* Required work *
Find each line below where the word "lines" occurs, and copy it.

* Listed records *
::::
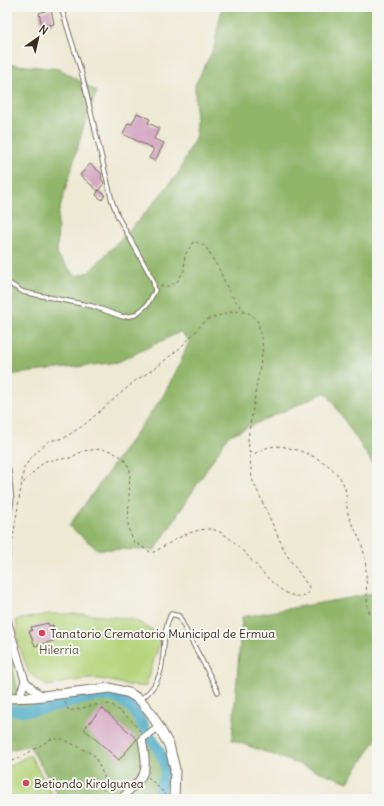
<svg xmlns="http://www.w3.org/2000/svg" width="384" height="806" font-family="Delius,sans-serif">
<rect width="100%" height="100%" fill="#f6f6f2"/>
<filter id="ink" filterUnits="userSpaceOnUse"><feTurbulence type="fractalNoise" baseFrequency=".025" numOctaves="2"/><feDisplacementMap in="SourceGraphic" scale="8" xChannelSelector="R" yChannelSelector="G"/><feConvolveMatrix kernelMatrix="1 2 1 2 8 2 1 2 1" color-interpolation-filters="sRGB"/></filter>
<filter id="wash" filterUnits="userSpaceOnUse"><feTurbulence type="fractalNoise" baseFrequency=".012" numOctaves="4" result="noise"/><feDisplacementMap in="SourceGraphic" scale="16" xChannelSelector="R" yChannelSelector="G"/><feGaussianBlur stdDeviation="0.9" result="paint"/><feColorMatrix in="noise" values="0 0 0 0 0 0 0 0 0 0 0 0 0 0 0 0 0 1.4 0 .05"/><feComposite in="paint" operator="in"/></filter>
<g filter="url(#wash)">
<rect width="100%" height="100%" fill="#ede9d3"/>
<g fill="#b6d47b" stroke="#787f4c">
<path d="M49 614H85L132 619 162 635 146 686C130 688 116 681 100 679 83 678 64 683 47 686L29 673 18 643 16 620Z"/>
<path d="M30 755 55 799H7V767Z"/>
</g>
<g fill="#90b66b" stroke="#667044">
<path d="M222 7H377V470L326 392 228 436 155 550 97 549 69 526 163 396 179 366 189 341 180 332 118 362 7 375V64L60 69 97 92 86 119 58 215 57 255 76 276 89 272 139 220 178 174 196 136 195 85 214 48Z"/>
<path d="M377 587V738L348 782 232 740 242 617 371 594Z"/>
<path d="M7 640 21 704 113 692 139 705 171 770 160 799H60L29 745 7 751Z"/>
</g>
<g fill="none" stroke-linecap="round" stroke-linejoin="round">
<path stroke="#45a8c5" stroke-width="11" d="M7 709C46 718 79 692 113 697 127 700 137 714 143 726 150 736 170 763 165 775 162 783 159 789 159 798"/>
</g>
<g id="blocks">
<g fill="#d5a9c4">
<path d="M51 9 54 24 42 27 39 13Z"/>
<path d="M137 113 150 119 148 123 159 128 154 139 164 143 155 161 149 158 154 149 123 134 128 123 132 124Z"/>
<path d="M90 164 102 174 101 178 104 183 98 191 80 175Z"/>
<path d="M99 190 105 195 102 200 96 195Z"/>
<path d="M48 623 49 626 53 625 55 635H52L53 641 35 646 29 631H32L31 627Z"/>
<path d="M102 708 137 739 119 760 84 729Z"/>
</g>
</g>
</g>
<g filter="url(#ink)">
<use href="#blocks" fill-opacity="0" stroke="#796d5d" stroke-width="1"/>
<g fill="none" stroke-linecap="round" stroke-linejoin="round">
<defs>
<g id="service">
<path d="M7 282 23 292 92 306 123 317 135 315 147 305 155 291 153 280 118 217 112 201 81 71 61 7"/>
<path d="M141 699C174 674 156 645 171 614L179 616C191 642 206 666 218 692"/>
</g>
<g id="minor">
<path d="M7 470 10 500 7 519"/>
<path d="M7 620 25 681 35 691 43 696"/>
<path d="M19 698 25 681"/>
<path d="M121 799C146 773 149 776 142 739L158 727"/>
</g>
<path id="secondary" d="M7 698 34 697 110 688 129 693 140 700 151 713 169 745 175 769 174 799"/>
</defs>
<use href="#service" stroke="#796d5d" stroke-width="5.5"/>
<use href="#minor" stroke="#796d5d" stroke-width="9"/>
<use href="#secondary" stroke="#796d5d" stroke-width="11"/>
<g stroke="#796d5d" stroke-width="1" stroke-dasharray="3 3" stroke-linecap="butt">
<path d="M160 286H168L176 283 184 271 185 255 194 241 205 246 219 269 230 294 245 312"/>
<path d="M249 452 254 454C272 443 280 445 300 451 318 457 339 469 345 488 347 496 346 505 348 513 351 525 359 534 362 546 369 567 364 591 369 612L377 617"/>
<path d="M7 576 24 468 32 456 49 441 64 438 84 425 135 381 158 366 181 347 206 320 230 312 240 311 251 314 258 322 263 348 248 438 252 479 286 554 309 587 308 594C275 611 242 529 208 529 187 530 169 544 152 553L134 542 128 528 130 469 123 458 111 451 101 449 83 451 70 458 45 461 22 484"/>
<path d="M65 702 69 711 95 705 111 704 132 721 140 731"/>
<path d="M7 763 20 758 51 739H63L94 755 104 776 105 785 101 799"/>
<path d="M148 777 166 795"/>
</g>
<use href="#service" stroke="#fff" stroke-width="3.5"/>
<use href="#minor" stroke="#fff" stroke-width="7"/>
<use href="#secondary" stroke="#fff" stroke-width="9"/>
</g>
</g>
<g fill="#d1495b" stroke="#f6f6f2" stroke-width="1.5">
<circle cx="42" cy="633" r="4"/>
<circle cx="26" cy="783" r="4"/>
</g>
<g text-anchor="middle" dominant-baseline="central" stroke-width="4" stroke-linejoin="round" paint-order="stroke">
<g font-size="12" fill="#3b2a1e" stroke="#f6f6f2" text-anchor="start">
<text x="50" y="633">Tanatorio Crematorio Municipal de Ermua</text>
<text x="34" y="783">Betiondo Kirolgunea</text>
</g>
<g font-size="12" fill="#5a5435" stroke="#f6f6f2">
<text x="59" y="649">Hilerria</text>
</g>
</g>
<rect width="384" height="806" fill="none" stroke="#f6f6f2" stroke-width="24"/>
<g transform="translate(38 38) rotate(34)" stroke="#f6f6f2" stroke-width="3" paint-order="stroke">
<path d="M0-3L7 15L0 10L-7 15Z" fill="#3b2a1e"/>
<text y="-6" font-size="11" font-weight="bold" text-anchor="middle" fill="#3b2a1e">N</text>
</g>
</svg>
::::
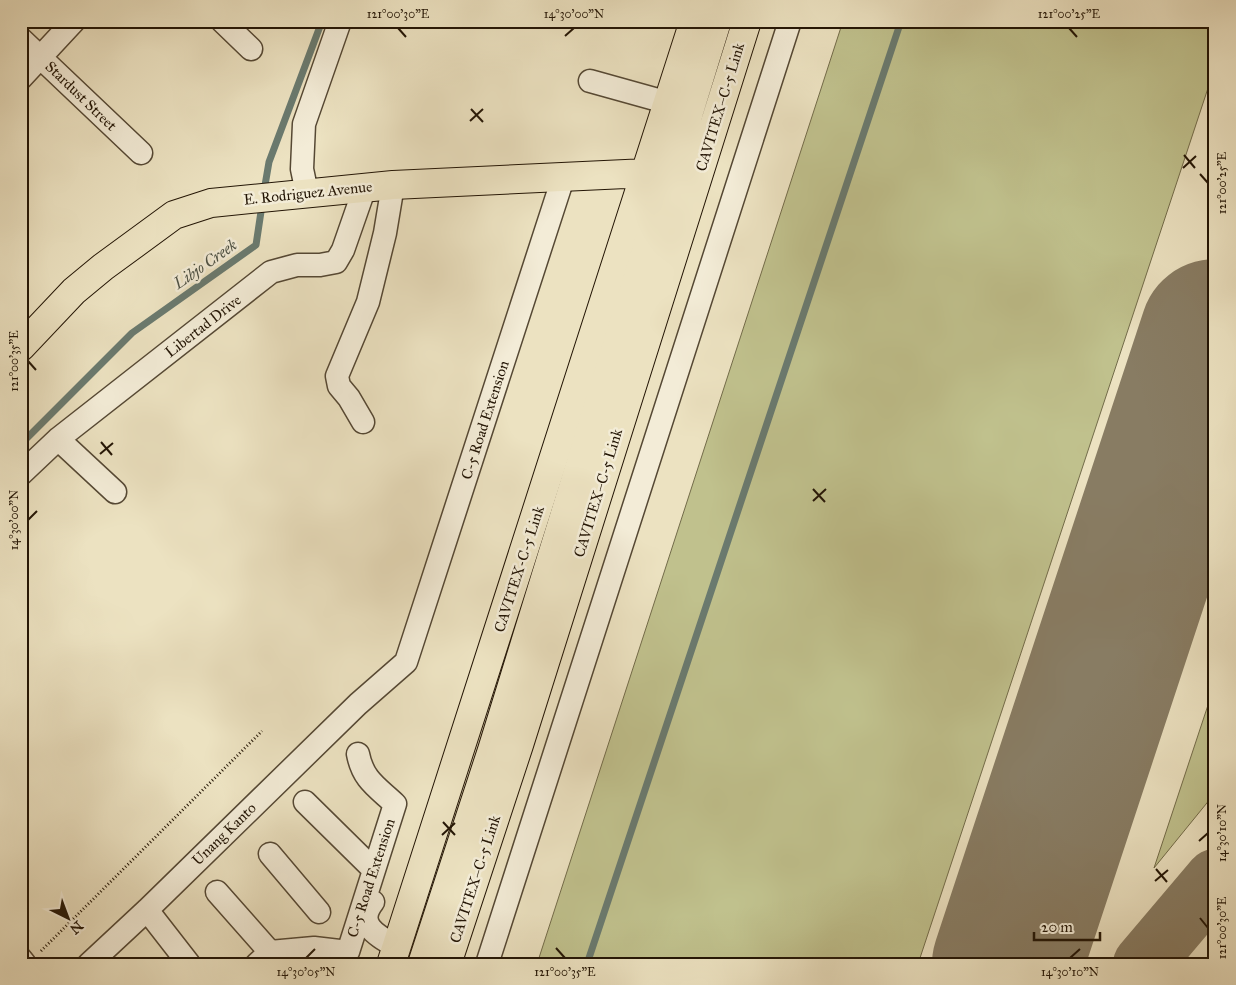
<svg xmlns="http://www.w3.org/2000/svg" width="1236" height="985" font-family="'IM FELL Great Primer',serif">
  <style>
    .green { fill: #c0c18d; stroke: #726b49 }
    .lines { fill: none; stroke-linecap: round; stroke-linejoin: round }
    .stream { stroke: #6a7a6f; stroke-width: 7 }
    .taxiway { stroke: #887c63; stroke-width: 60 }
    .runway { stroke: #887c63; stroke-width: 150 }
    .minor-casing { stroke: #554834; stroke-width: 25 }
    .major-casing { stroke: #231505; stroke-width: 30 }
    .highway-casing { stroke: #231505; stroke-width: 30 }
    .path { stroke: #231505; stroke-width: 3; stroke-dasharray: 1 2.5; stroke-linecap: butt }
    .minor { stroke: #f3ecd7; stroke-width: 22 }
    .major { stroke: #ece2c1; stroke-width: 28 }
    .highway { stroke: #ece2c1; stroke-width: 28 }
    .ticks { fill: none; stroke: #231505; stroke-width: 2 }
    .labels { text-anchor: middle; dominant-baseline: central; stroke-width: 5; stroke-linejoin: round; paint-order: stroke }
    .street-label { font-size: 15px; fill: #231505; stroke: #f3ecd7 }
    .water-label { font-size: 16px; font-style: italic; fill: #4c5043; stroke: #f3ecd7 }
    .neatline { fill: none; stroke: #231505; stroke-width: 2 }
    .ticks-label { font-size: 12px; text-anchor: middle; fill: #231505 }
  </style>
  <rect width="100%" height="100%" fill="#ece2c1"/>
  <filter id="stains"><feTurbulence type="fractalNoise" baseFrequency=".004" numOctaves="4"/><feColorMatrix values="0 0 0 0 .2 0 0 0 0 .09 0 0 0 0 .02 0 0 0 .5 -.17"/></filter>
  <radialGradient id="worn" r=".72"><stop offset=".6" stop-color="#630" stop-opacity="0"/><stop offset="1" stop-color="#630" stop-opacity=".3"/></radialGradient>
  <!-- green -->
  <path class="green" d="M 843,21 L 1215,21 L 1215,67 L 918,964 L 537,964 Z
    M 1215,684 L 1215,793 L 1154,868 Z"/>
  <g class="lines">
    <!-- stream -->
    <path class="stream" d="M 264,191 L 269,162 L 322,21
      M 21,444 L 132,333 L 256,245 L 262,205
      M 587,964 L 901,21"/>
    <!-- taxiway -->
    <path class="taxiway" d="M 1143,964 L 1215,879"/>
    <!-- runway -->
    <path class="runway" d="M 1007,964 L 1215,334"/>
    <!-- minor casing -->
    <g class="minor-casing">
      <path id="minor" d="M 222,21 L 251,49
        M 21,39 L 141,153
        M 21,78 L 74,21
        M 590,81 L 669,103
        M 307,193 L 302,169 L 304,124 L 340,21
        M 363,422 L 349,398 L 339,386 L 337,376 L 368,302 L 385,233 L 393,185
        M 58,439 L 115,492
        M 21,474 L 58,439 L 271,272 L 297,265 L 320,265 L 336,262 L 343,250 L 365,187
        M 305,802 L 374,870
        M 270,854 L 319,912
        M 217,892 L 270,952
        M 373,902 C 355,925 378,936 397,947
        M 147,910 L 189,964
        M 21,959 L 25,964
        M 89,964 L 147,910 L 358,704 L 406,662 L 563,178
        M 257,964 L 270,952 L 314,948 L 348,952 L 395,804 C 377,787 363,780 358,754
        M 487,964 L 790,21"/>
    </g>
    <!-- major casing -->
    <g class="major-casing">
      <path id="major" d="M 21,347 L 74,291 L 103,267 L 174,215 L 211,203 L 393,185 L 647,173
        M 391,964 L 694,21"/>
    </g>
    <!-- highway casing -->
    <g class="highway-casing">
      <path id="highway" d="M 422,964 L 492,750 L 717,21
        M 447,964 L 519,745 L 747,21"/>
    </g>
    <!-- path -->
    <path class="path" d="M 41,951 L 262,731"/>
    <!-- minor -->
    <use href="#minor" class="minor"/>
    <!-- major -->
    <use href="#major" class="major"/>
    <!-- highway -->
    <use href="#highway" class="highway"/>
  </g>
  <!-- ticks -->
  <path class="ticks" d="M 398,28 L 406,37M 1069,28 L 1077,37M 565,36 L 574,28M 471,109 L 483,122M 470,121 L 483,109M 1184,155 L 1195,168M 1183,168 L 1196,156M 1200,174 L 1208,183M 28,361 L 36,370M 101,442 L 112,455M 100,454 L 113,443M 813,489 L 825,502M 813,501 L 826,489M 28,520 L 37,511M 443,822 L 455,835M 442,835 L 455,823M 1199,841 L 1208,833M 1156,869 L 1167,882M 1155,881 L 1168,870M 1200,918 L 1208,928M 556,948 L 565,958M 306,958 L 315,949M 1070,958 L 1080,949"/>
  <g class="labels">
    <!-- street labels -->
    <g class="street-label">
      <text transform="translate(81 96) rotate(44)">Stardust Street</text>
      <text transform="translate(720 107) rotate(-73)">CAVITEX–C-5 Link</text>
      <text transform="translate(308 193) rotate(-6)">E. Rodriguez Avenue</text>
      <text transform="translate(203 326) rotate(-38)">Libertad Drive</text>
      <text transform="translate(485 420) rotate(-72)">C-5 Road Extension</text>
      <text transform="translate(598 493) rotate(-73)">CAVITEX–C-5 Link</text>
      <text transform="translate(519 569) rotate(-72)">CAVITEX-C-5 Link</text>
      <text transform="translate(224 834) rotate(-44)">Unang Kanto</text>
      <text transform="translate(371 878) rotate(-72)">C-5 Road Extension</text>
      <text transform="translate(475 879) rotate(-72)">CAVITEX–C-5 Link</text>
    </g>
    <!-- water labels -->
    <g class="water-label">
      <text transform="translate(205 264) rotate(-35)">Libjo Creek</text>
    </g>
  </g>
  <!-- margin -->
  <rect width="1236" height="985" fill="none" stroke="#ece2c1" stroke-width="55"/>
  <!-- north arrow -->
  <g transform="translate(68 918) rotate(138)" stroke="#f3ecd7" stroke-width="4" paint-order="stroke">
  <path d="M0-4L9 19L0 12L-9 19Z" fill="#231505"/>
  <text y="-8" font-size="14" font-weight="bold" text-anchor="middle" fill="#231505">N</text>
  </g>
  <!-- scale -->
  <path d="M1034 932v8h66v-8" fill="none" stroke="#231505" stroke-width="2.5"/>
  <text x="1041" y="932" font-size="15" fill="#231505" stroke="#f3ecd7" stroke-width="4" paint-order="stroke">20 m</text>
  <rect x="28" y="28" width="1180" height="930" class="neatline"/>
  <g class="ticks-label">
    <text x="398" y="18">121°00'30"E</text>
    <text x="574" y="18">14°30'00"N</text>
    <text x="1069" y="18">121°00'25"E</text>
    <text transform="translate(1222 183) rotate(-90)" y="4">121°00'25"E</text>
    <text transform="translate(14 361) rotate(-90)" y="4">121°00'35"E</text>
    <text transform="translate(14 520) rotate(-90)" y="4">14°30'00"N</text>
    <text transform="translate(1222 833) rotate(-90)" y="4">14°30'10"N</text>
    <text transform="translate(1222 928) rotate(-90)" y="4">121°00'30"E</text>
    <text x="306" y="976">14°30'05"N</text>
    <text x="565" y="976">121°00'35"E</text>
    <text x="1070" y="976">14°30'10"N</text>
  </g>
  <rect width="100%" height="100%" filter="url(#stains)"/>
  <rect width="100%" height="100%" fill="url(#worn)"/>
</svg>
::::
* Result of the exercise *
    .lines { fill: none; stroke-linecap: round; stroke-linejoin: round }
  <g class="lines">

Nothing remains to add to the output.